Contribution/Results: Evaluated end-to-end on a JPL lander–robotic-arm platform in a simulated icy-moon environment, the system autonomously executes complex scientific sampling tasks using pre-trained behavioral policies, detects and recovers from hardware/software anomalies in real time, and adapts dynamically to unforeseen conditions. Experiments demonstrate substantial improvements in mission robustness, interpretability, and resource efficiency without Earth-based intervention—establishing a novel paradigm for deep-space autonomous exploration.
📝 Abstract
Our Robust, Explainable Autonomy for Scientific Icy Moon Operations (REASIMO) effort contributes to NASA's Concepts for Ocean worlds Life Detection Technology (COLDTech) program, which explores science platform technologies for ocean worlds such as Europa and Enceladus. Ocean world missions pose significant operational challenges. These include long communication lags, limited power, and lifetime limitations caused by radiation damage and hostile conditions. Given these operational limitations, onboard autonomy will be vital for future Ocean world missions. Besides the management of nominal lander operations, onboard autonomy must react appropriately in the event of anomalies. Traditional spacecraft rely on a transition into 'safe-mode' in which non-essential components and subsystems are powered off to preserve safety and maintain communication with Earth. For a severely time-limited Ocean world mission, resolutions to these anomalies that can be executed without Earth-in-the-loop communication and associated delays are paramount for completion of the mission objectives and science goals.
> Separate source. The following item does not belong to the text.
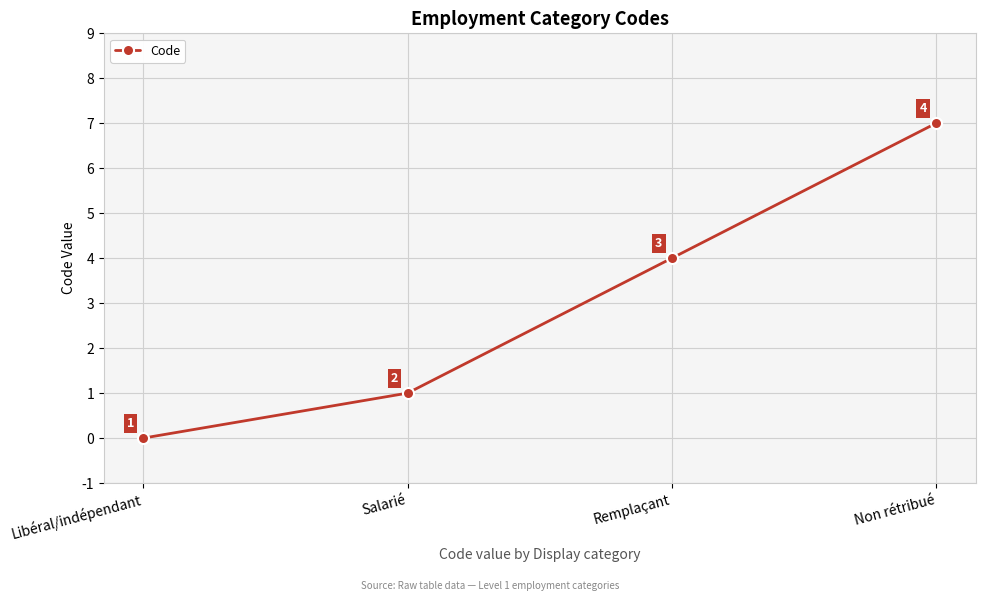

What is the value of the 2nd point from the left?

1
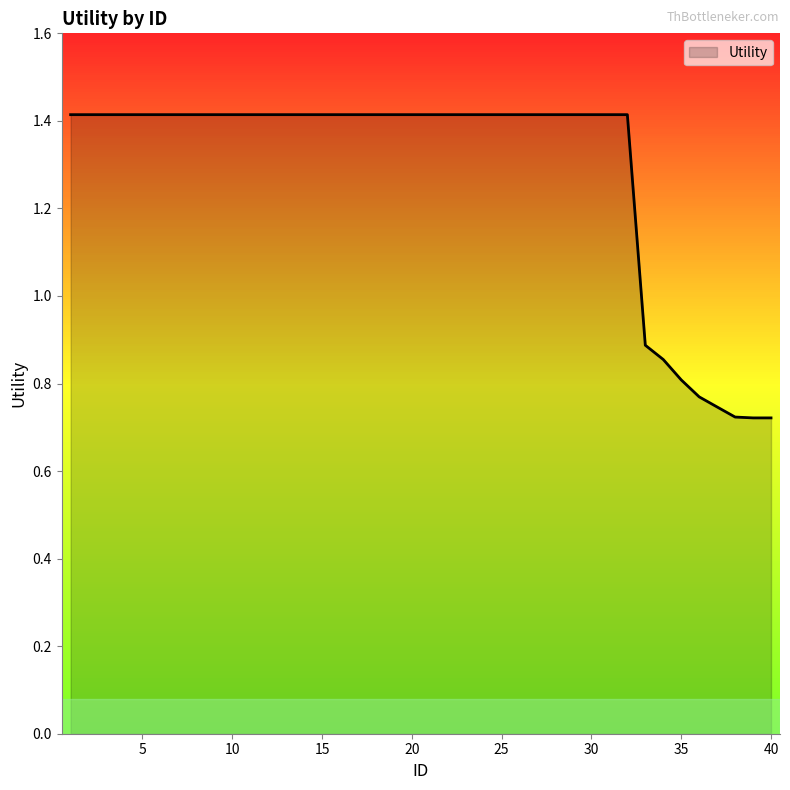

What is the average value?

1.3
To address these challenges, the REASIMO effort aims to demonstrate a robust level of AI-assisted autonomy for such missions, including the ability to detect and recover from anomalies, and to perform missions based on pre-trained behaviors rather than hard-coded, predetermined logic like all prior space missions. We developed an AI-assisted, personality-driven, intelligent framework for control of an Ocean world mission by combining a mix of advanced technologies. To demonstrate the capabilities of the framework, we perform tests of autonomous sampling operations on a lander-manipulator testbed at the NASA Jet Propulsion Laboratory, approximating possible surface conditions such a mission might encounter.